Al finalizar su día laboral, se dirigió a su casa, comprando víveres en el camino para ayudar a preparar la cena.
Sus hermanos Francisco de 15 años y Santiago de 17 estaban finalizando sus estudios secundarios, pero ninguno de los dos planeaba seguir estudiando algo. Ellos decían que "la cabeza no les daba para tanto".
Su padre tenía casi 50 años y su salud estaba debilitada debido a sus años trabajando en la intemperie y levantando peso. Si madre a sus escasos 45 años ya contaba con problemas de artritis y pulmonares. Es por eso que Sasha necesitaba seguir trabajando y estudiando para ayudar a su familia. Económicamente siempre vivían con lo justo y a veces ni eso. Muchas veces, en su infancia, se acostó a dormir sin cenar, o le faltó ropa adecuada para ir a la escuela. Nunca festejó un cumpleaños junto a compañeros y amigos pues su casa era muy humilde y pequeña y de eso ella a veces se avergonzaba.
Es así como Sasha creció con carencias, pero jamás culpó a sus padres por eso. Dedicarse a progresar fue todo lo que hizo durante muchos años, eso le impidió enamorarse. Simplemente no hubo tiempo. Miraba a sus compañeros de cursada y el único interés que tenía era estudiar y aprobar materias, además en su interior sabía que no contaba con la ropa ni la economía como para ir a una cita.

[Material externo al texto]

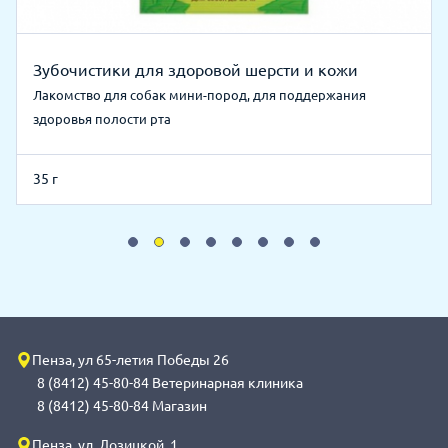
Зубочистики для здоровой шерсти и кожи
Лакомство для собак мини-пород, для поддержания
здоровья полости рта
35 г
Пенза, ул 65-летия Победы 26
8 (8412) 45-80-84 Ветеринарная клиника
8 (8412) 45-80-84 Магазин
Пенза, ул. Лозицкой, 1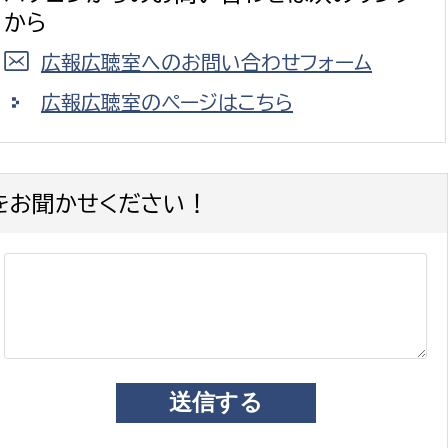
から
広報広聴室へのお問い合わせフォーム
広報広聴室のページはこちら
をお聞かせください！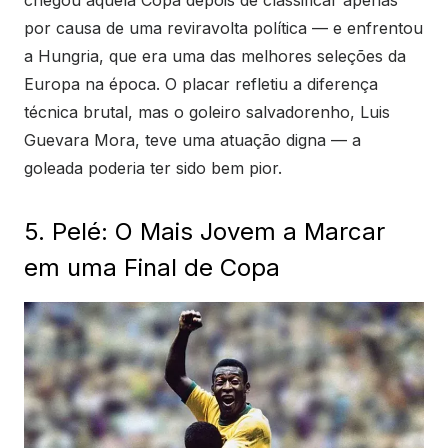
chegou àquela Copa depois de classificar apenas
por causa de uma reviravolta política — e enfrentou
a Hungria, que era uma das melhores seleções da
Europa na época. O placar refletiu a diferença
técnica brutal, mas o goleiro salvadorenho, Luis
Guevara Mora, teve uma atuação digna — a
goleada poderia ter sido bem pior.
5. Pelé: O Mais Jovem a Marcar
em uma Final de Copa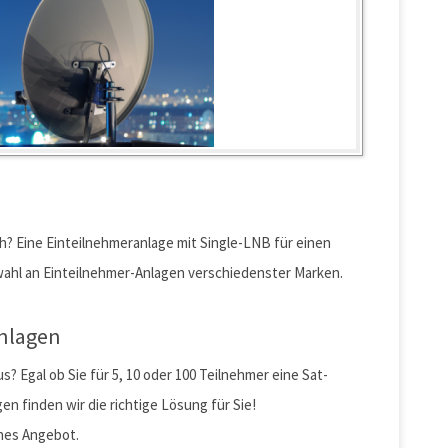
h? Eine Einteilnehmeranlage mit Single-LNB für einen
wahl an Einteilnehmer-Anlagen verschiedenster Marken.
nlagen
? Egal ob Sie für 5, 10 oder 100 Teilnehmer eine Sat-
en finden wir die richtige Lösung für Sie!
ches Angebot.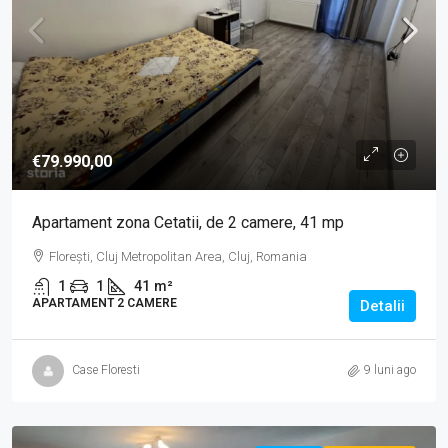
€79.990,00
Apartament zona Cetatii, de 2 camere, 41 mp
Florești, Cluj Metropolitan Area, Cluj, Romania
1
1
41
m²
APARTAMENT 2 CAMERE
Detalii
Case Floresti
9 luni ago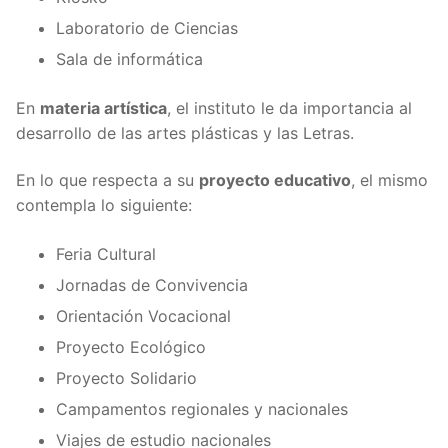
Laboratorio de Ciencias
Sala de informática
En
materia artística
, el instituto le da importancia al
desarrollo de las artes plásticas y las Letras.
En lo que respecta a su
proyecto educativo
, el mismo
contempla lo siguiente:
Feria Cultural
Jornadas de Convivencia
Orientación Vocacional
Proyecto Ecológico
Proyecto Solidario
Campamentos regionales y nacionales
Viajes de estudio nacionales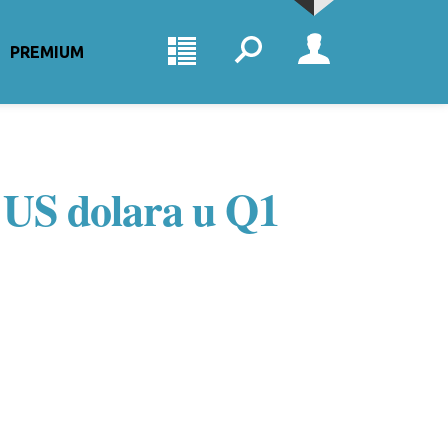
PREMIUM
i US dolara u Q1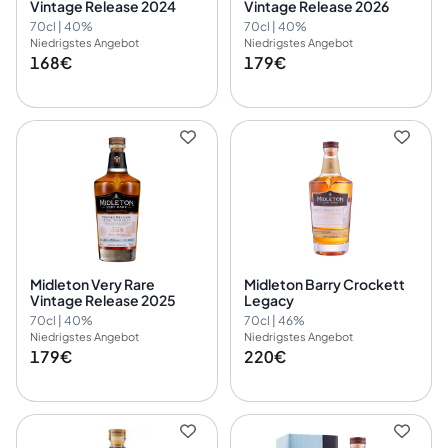
Vintage Release 2024
Vintage Release 2026
70cl | 40%
70cl | 40%
Niedrigstes Angebot
Niedrigstes Angebot
168€
179€
Midleton Very Rare
Midleton Barry Crockett
Vintage Release 2025
Legacy
70cl | 40%
70cl | 46%
Niedrigstes Angebot
Niedrigstes Angebot
179€
220€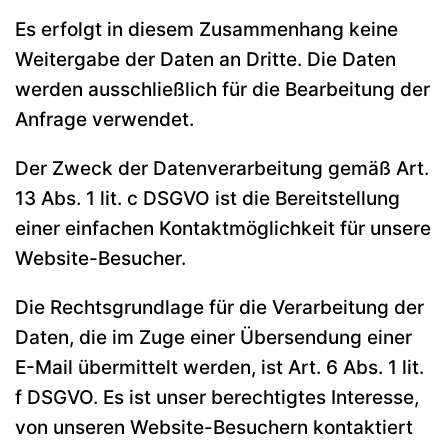
Es erfolgt in diesem Zusammenhang keine
Weitergabe der Daten an Dritte. Die Daten
werden ausschließlich für die Bearbeitung der
Anfrage verwendet.
Der Zweck der Datenverarbeitung gemäß Art.
13 Abs. 1 lit. c DSGVO ist die Bereitstellung
einer einfachen Kontaktmöglichkeit für unsere
Website-Besucher.
Die Rechtsgrundlage für die Verarbeitung der
Daten, die im Zuge einer Übersendung einer
E-Mail übermittelt werden, ist Art. 6 Abs. 1 lit.
f DSGVO. Es ist unser berechtigtes Interesse,
von unseren Website-Besuchern kontaktiert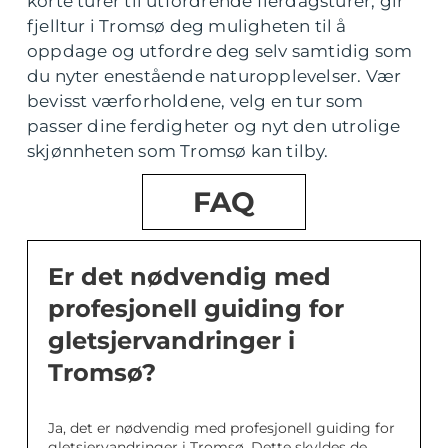
korte turer til utfordrende flerdagsturer, gir
fjelltur i Tromsø deg muligheten til å
oppdage og utfordre deg selv samtidig som
du nyter enestående naturopplevelser. Vær
bevisst værforholdene, velg en tur som
passer dine ferdigheter og nyt den utrolige
skjønnheten som Tromsø kan tilby.
FAQ
Er det nødvendig med
profesjonell guiding for
gletsjervandringer i
Tromsø?
Ja, det er nødvendig med profesjonell guiding for
gletsjervandringer i Tromsø. Dette skyldes de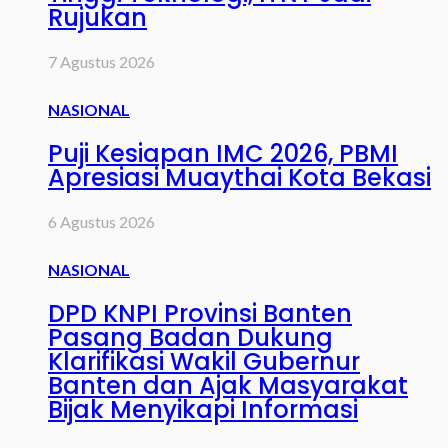
Rujukan
7 Agustus 2026
NASIONAL
Puji Kesiapan IMC 2026, PBMI
Apresiasi Muaythai Kota Bekasi
6 Agustus 2026
NASIONAL
DPD KNPI Provinsi Banten
Pasang Badan Dukung
Klarifikasi Wakil Gubernur
Banten dan Ajak Masyarakat
Bijak Menyikapi Informasi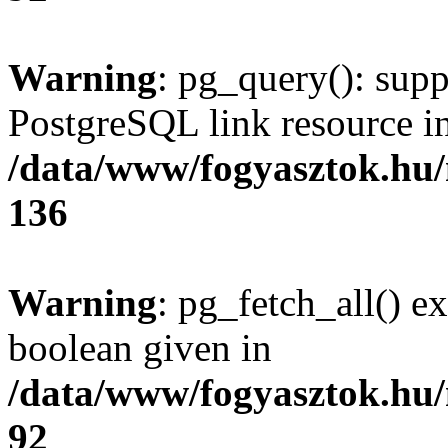
Warning
: pg_query(): supp
PostgreSQL link resource i
/data/www/fogyasztok.hu
136
Warning
: pg_fetch_all() e
boolean given in
/data/www/fogyasztok.hu
92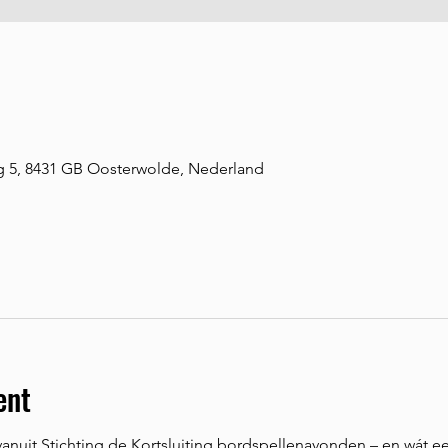
5, 8431 GB Oosterwolde, Nederland
ent
anuit Stichting de Kortsluiting bordspellenavonden – en wát e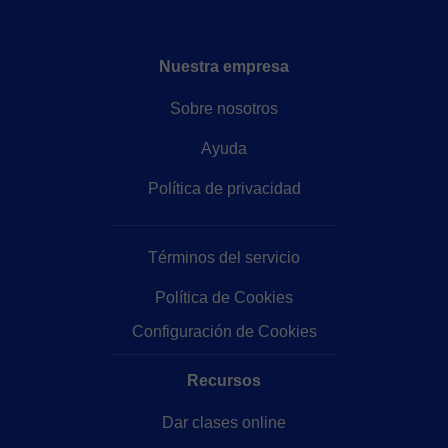
Nuestra empresa
Sobre nosotros
Ayuda
Política de privacidad
Términos del servicio
Política de Cookies
Configuración de Cookies
Recursos
Dar clases online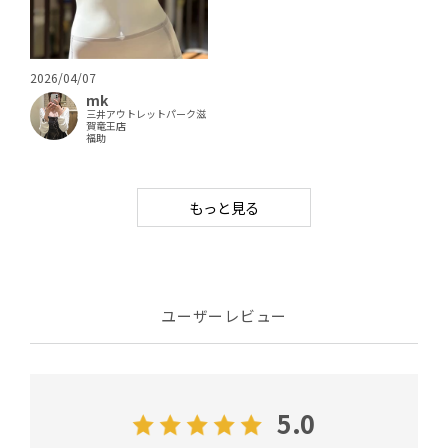
2026/04/07
mk
三井アウトレットパーク滋
賀竜王店
福助
もっと見る
ユーザーレビュー
5.0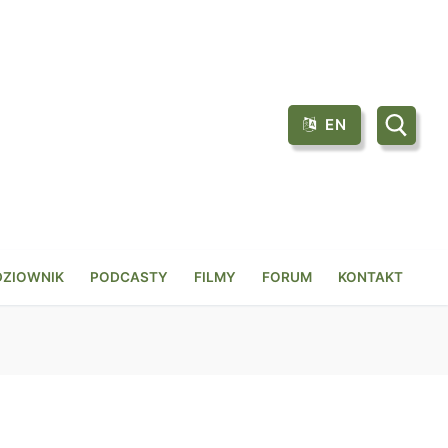
EN
Szukaj:
DZIOWNIK
PODCASTY
FILMY
FORUM
KONTAKT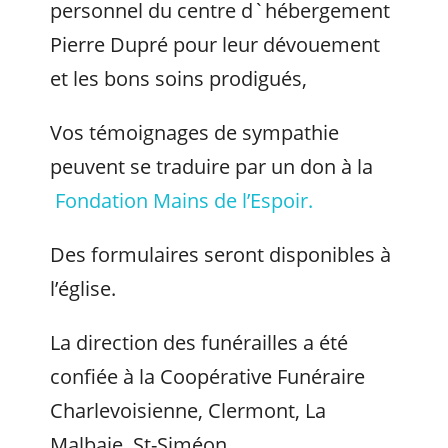
personnel du centre d`hébergement
Pierre Dupré pour leur dévouement
et les bons soins prodigués,
Vos témoignages de sympathie
peuvent se traduire par un don à la
Fondation Mains de l’Espoir.
Des formulaires seront disponibles à
l’église.
La direction des funérailles a été
confiée à la Coopérative Funéraire
Charlevoisienne, Clermont, La
Malbaie, St-Siméon.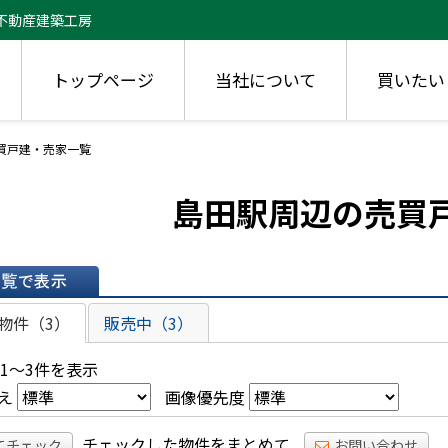
不動産建築工房
トップページ
当社について
買いたい
売買戸建・売家一覧
島田駅周辺の売買
表示
物件（3）
販売中（3）
 1～3件を表示
え
画像優先度
チェックした物件をまとめて
てチェック
お問い合わせ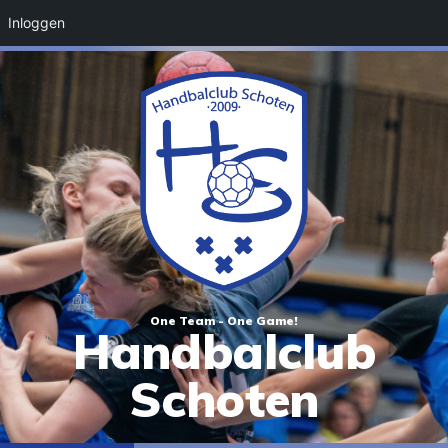
Inloggen
One Team - One Game!
Handbalclub
Schoten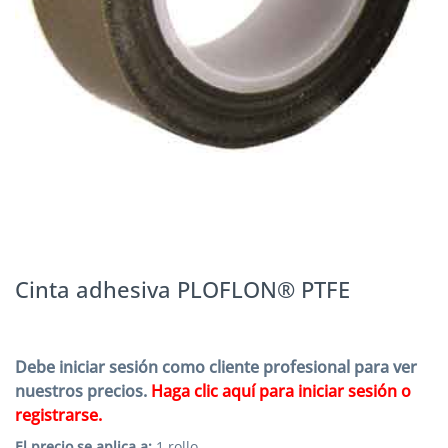
Cinta adhesiva PLOFLON® PTFE
Debe iniciar sesión como cliente profesional para ver
nuestros precios.
Haga clic aquí para iniciar sesión o
registrarse.
El precio se aplica a:
1 rollo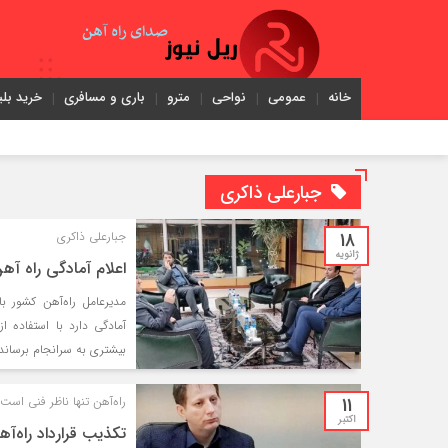
خانه
عمومی
نواحی
مترو
باری و مسافری
خرید بلی
جبارعلی ذاکری
18
جبارعلی ذاکری
ژانویه
اعلام آمادگی راه آهن
مدیرعامل راه‌آهن کشور با
آمادگی دارد با استفاده از
بیشتری به سرانجام برساند.
11
راه‌آهن تنها ناظر فنی است
اکتبر
تکذیب قرارداد راه‌آه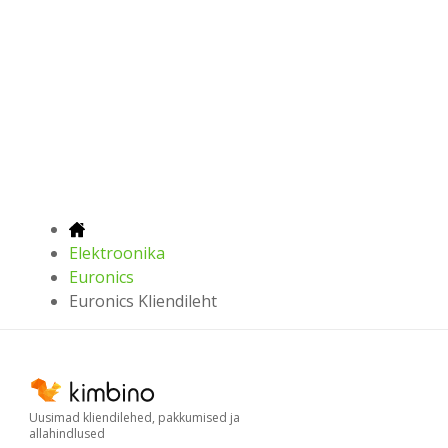
Elektroonika
Euronics
Euronics Kliendileht
Uusimad kliendilehed, pakkumised ja
allahindlused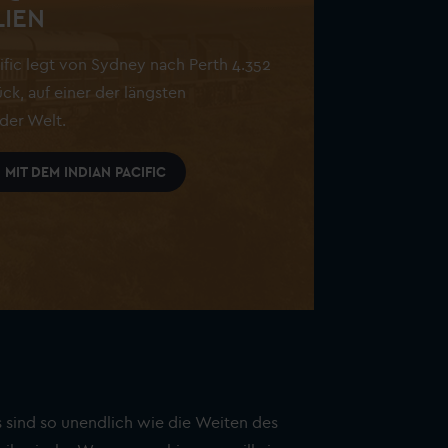
LIEN
ific legt von Sydney nach Perth 4.352
ck, auf einer der längsten
der Welt.
MIT DEM INDIAN PACIFIC
 sind so unendlich wie die Weiten des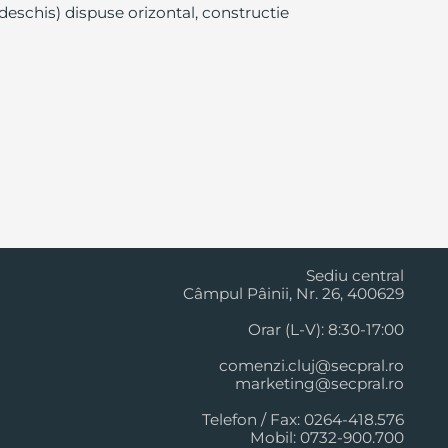
 deschis) dispuse orizontal, constructie
Cluj Napoca
Sediu central
Câmpul Pâinii, Nr. 26, 400629
Orar (L-V): 8:30-17:00
comenzi.cluj@secpral.ro
marketing@secpral.ro
Telefon / Fax: 0264-418.576
Mobil: 0732-900.700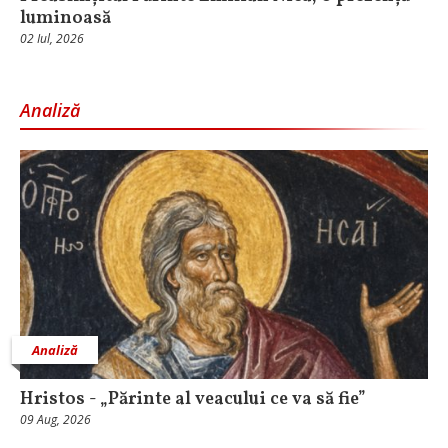
luminoasă
02 Iul, 2026
Analiză
Analiză
Hristos - „Părinte al veacului ce va să fie”
09 Aug, 2026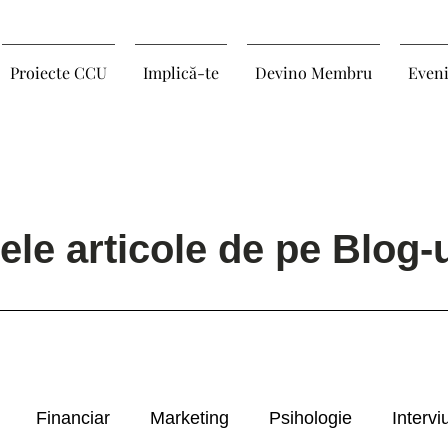
Proiecte CCU
Implică-te
Devino Membru
Even
ele articole de pe Blog
Financiar
Marketing
Psihologie
Intervi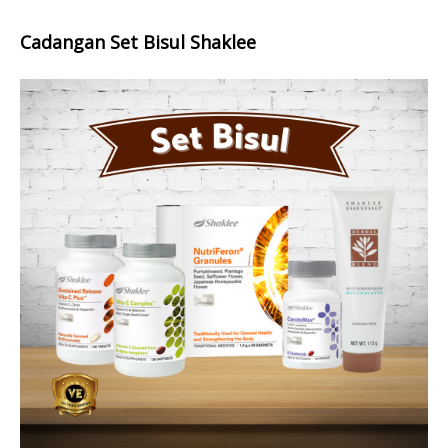
Cadangan Set Bisul Shaklee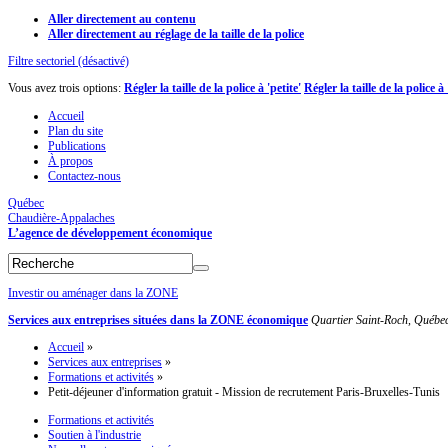
Aller directement au contenu
Aller directement au réglage de la taille de la police
Filtre sectoriel (désactivé)
Vous avez trois options:
Régler la taille de la police à 'petite'
Régler la taille de la police 
Accueil
Plan du site
Publications
À propos
Contactez-nous
Québec
Chaudière-Appalaches
L’agence de développement économique
Investir ou aménager dans la ZONE
Services aux entreprises situées dans la ZONE économique
Quartier Saint-Roch, Québe
Accueil
»
Services aux entreprises
»
Formations et activités
»
Petit-déjeuner d'information gratuit - Mission de recrutement Paris-Bruxelles-Tunis
Formations et activités
Soutien à l'industrie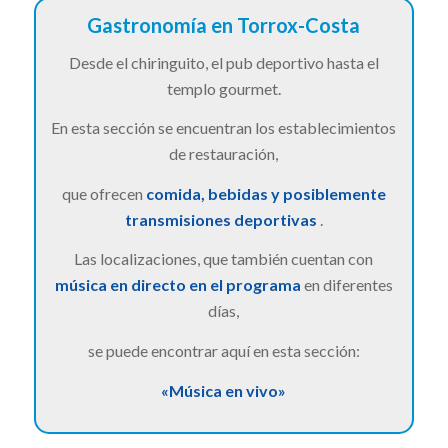
Gastronomía en Torrox-Costa
Desde el chiringuito, el pub deportivo hasta el
templo gourmet.
En esta sección se encuentran los establecimientos
de restauración,
que ofrecen
comida, bebidas y posiblemente
transmisiones deportivas
.
Las localizaciones, que también cuentan con
música en directo en el programa
en diferentes
días,
se puede encontrar aquí en esta sección:
«Música en vivo»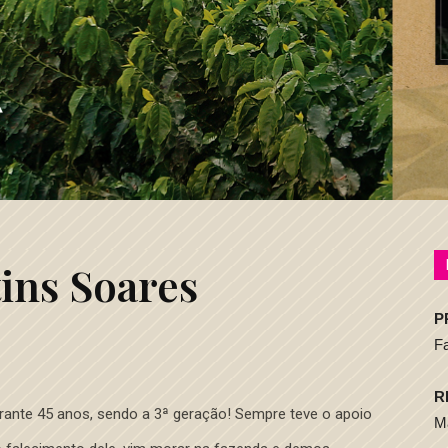
ins Soares
P
F
R
rante 45 anos, sendo a 3ª geração! Sempre teve o apoio
M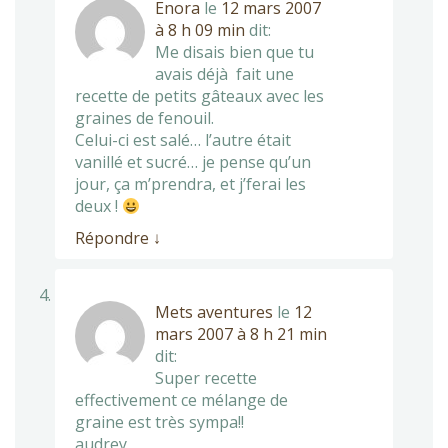
Enora
le
12 mars 2007
à 8 h 09 min
dit:
Me disais bien que tu
avais déjà fait une
recette de petits gâteaux avec les
graines de fenouil.
Celui-ci est salé… l’autre était
vanillé et sucré… je pense qu’un
jour, ça m’prendra, et j’ferai les
deux !
Répondre
↓
Mets aventures
le
12
mars 2007 à 8 h 21 min
dit:
Super recette
effectivement ce mélange de
graine est très sympa!!
audrey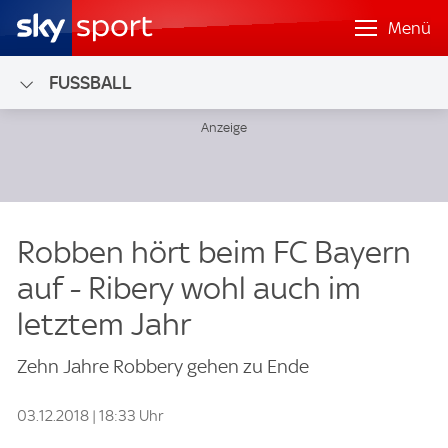
Menü
FUSSBALL
Robben hört beim FC Bayern
auf - Ribery wohl auch im
letztem Jahr
Zehn Jahre Robbery gehen zu Ende
03.12.2018 | 18:33 Uhr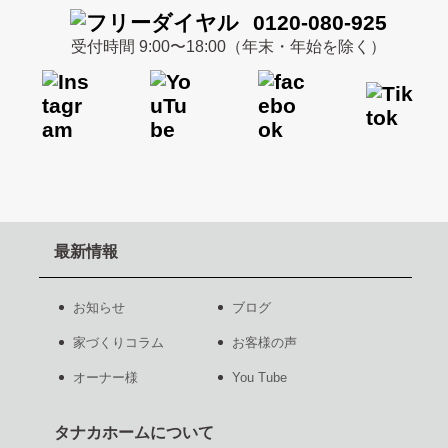
0120-080-925
受付時間 9:00〜18:00（年末・年始を除く）
最新情報
お知らせ
ブログ
家づくりコラム
お客様の声
オーナー様
You Tube
タナカホームについて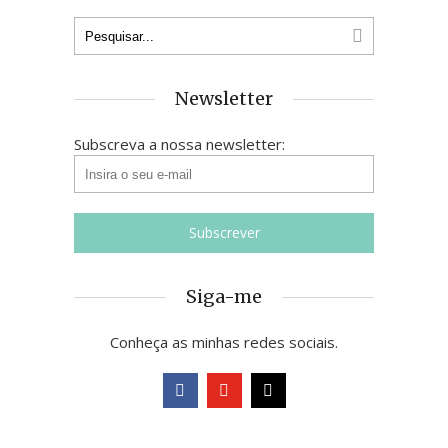
Newsletter
Subscreva a nossa newsletter:
Siga-me
Conheça as minhas redes sociais.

Así pasaba el tiempo, entre el trabajo y la casa y a veces, por las tardes, se juntaba a tomar algo con su mejor amiga y confidente Aylin, quien fue su compañera desde el jardín de infantes y luego de terminar la secundaria, Aylin estudió en la Universidad de Buenos Aires y se recibió de médico clínico y ahora estaba en etapa de residencia, por lo que no se veían seguido, pero cuando lo hacían, hablaban hasta cansarse.
Esa tarde, Sasha llegó cansada y se retiró a lo que hacía las veces de su habitación, que no era nada más ni nada menos que un futón que estaba en el medio de la sala. Si, en su casa no había privacidad. Se sentó, agarró su celular y abrió el mail.
Lo primero que leyó hizo que sus ojos se llenaran de lágrimas.